■ **INSTRUCTIONS TO FOLLOW**:
Copy out each line of the material below that holds the string "center".

Start of COLLECTED DATA

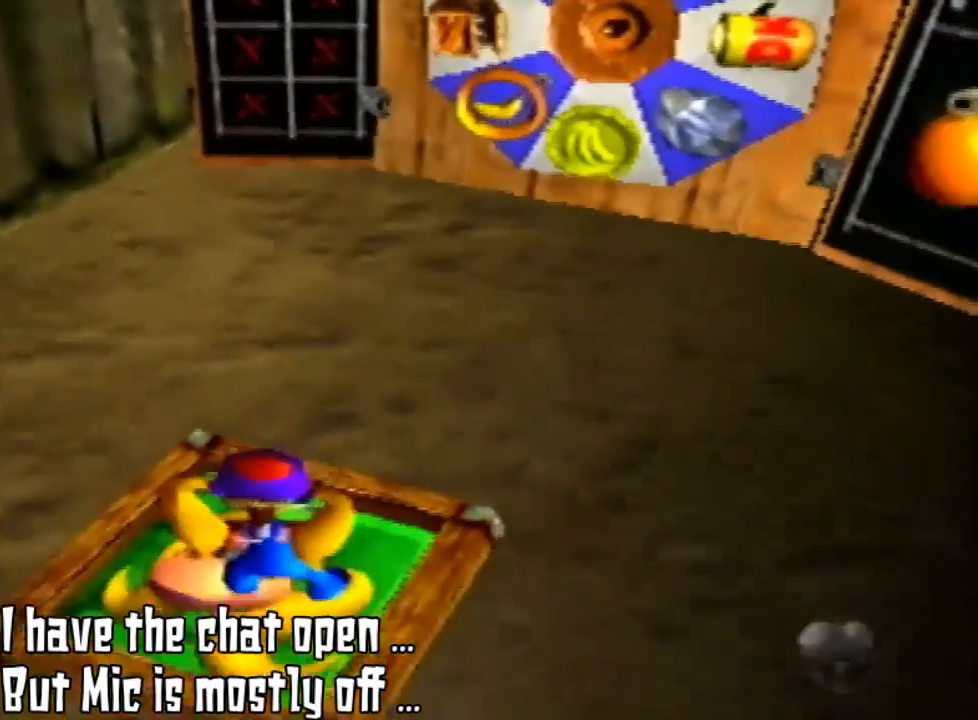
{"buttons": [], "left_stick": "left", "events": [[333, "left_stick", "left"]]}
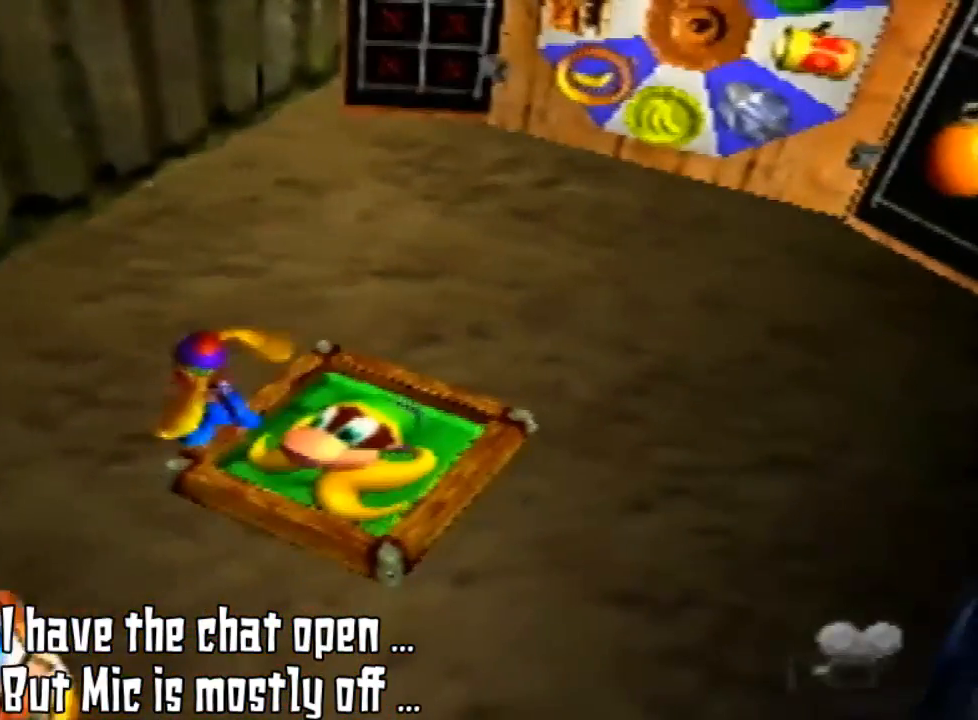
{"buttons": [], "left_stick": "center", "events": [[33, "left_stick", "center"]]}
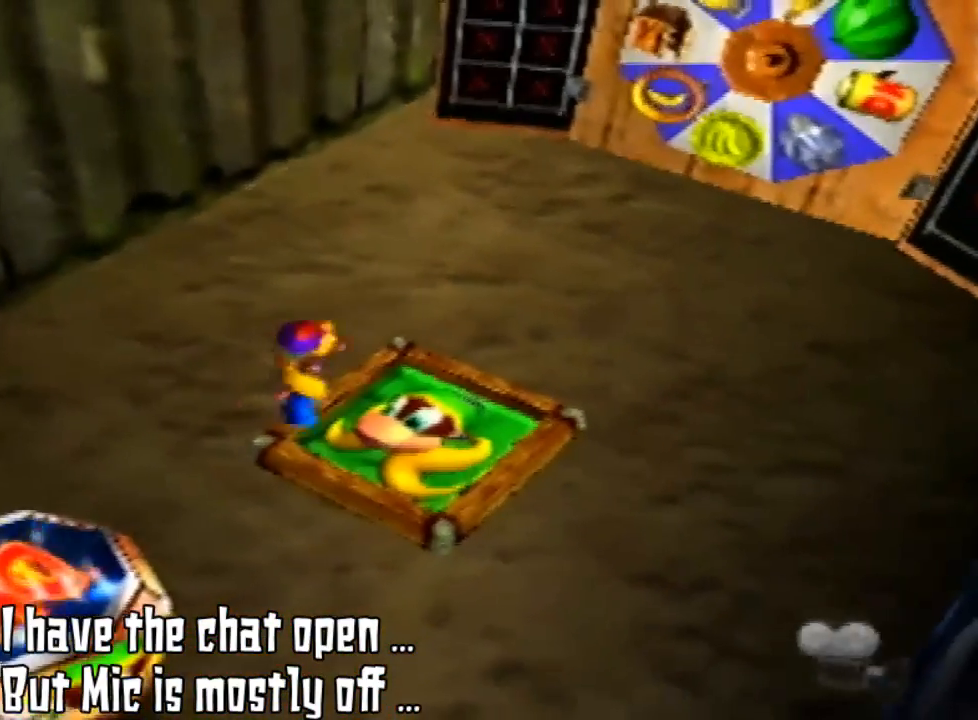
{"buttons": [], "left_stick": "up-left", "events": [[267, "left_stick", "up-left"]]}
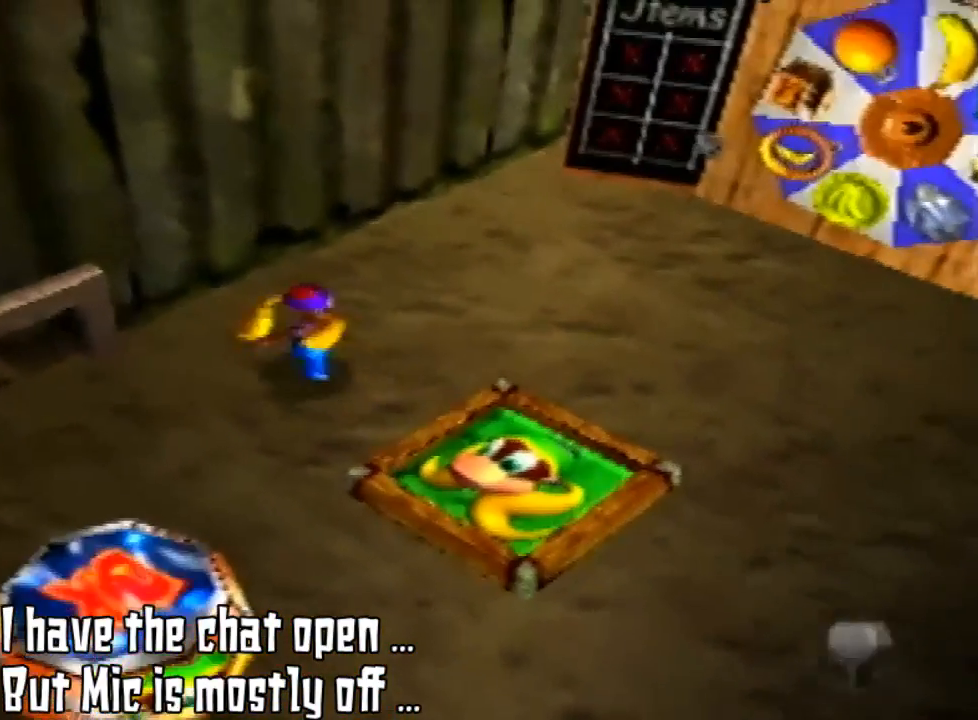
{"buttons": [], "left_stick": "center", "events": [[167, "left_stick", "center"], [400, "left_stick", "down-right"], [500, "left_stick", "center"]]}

End of COLLECTED DATA

■ **RESPONSE TO THIS TASK**:
{"buttons": [], "left_stick": "center", "events": [[33, "left_stick", "center"]]}
{"buttons": [], "left_stick": "center", "events": [[167, "left_stick", "center"], [400, "left_stick", "down-right"], [500, "left_stick", "center"]]}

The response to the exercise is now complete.